CurrencySystem is at risk

The W3C Web Payments working group has hit a major milestone, the Payment Request API has progressed to Candidate Recommendation. That means we have a few months to use the API and test interoperability between different browsers before it becomes a Proposed Recommendation and is feature-frozen. (The deadline for comments for Candidate Recommendation is 31 October 2017.)

Another aspect of the CR stage in the W3C process, is that experimental features included in the specification are marked “At Risk”. This indicates that when the specification exits CR the WG must decide if there has been sufficient demand for the feature to justify keeping it.

What is CurrencySystem?

All amounts in the Payment Request API are expressed as a PaymentCurrencyAmount dictionary which has a member, currencySystem, that specifies the currency system that is in use. By default this is the ISO 4217 set of currencies, the ones we are all familiar with like USD (US Dollar) or my native ZAR (South African Rand).

Specifying the currency of a payment request is not only essential for processing (obviously) but is used extensively by browsers to render appropriate UI.

Note how the browser has used an appropriate currency symbol for USD. (Credit: Microsoft Edge)

As a result, if a website creates a PaymentRequest with amounts from an unknown currency system the browser is unable to pretty up the UI for that currency.

Why is CurrencySystem at risk?

Browsers like to validate input, especially if that input affects the UI they render to their users. If you read the thread on Issue 490 you’ll get some context on this from the spec editors.

Allowing a website to request payments in an obscure currency, like airline miles or crypto-currency, is a UI and security challenge with a lot of questions (how long is a valid non-ISO4217 currency code?) and not many answers without detailed use cases from the affected developer communities.

5 years ago this feature may have been dropped by the standards process unquestioned (and it still might), but as Michael del Castillo has pointed out recently, the new browser APIs open the door for an exciting new world of payment methods like the Interledger protocol and new currencies like Bitcoin, Ether and XRP.
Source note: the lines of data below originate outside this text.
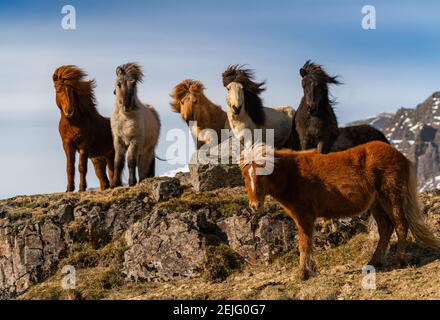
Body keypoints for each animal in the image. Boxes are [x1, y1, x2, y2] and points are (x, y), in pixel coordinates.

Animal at [241, 142, 440, 280]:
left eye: (261, 176)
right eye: (244, 177)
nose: (255, 206)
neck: (293, 175)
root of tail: (400, 156)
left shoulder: (305, 217)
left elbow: (304, 244)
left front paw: (303, 274)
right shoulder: (303, 218)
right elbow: (307, 243)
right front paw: (309, 270)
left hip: (391, 198)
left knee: (400, 225)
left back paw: (400, 260)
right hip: (377, 203)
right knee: (386, 229)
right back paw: (374, 262)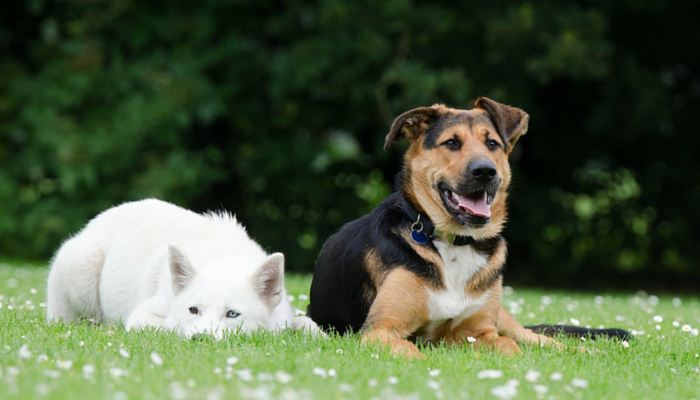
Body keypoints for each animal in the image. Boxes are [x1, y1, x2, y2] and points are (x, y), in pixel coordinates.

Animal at [49, 198, 320, 338]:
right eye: (193, 310)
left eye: (232, 314)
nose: (200, 339)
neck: (223, 257)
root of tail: (93, 222)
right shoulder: (142, 316)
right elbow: (170, 326)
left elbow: (308, 325)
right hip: (80, 267)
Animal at [308, 97, 628, 360]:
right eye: (451, 143)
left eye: (493, 144)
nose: (485, 171)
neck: (455, 241)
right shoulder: (381, 329)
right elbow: (412, 352)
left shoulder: (481, 331)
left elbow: (510, 347)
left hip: (506, 319)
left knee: (535, 338)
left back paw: (589, 352)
Without the ability to express amounts in alternative currencies the use cases for the new browser APIs are seriously curtailed.

What about “3-character-alpha non-ISO4217 codes”?
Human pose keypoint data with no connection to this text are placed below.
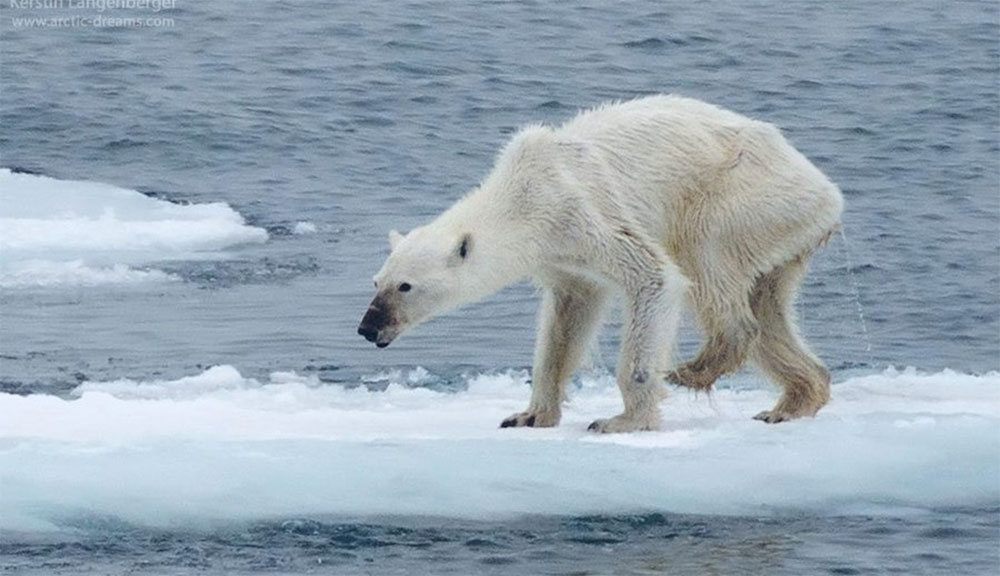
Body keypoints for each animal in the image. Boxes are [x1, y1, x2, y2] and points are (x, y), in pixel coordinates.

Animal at [360, 95, 844, 432]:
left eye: (405, 286)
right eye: (376, 281)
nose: (368, 327)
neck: (523, 195)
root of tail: (827, 192)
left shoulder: (581, 212)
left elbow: (655, 277)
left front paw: (622, 420)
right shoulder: (561, 256)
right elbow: (566, 320)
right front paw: (528, 415)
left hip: (744, 198)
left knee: (706, 259)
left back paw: (695, 368)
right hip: (782, 232)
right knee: (768, 307)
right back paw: (792, 401)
Strictly speaking an implementation of the current specification will accept any 3-letter currency code. The specification says:

When using [ISO4217], all well-formed 3-letter alphabetic codes are allowed (i.e., the numeric codes are not supported). Their canonical form is upper case. However, the set of combinations of currency code for which localized currency symbols are available is implementation dependent. Where a localized currency symbol is not available, a user agent should use U+00A4 (¤) for formatting.

This beg’s the question though, what’s the correct code for Bitcoin? Is it BTC (the de-facto standard) or XBT (the more correct but less used alternative code)?

The ISO 4217 system uses a 2-letter alpha country code as the first two letters of all currency codes and on that basis, BTC is a non-existent currency from Bhutan. It would be quite confusing if the Bhutan flag appeared next to a Bitcoin payment because BTC was mistakenly interpreted as an ISO 4217 code.

Some crypto-currencies like XRP have stuck to the ISO 4217 convention for “supranational” currencies, while others like Z Cash (ZEC) have considered it but chose to ignore it.

At the time of writing, only 3 of the top 10 crypto-currencies by market capitalization follow the ISO 4217 rules. Even worse, 2 of the listed currencies don’t even use 3-letter codes (DASH and MIOTA).

The risk of squatting on legitimate codes was raised early on by Adam Roach from Mozilla, who proposed the current currency system solution. (There’s a lot of history behind the current design.)

The issue then is, what is stopping the current flurry of ICOs from quickly squatting on all remaining 3-letter alpha codes that start with legitimate country codes? It’s like the gold-rush for 3-letter domain names all over again.

As I think this illustrates, simply using ISO 4217-style codes and hoping for the best is probably not a good solution and this doesn’t even address the non-crypto use cases like airline miles, loyalty points or the many other non-money currencies we use everyday.

Without CurrencySystem, or something like it, the developer community is in for a big headache. Admittedly, support for CurrencySystem simply shifts that burden to the browsers but that’s long been the preference for any W3C standard that has wide support.

What can you do next?

If you have a use case for non-traditional currencies then the Working Group wants to hear from you (before 31 October).

If it’s a short comment to add to the discussion, put it on Issue 617, or if you have a specific use case you’d like the group to consider, log a new issue.

Even better would be to write a demonstration of your use case in the form of a demo website or test case for our test suite. (For help on writing tests see the test repo).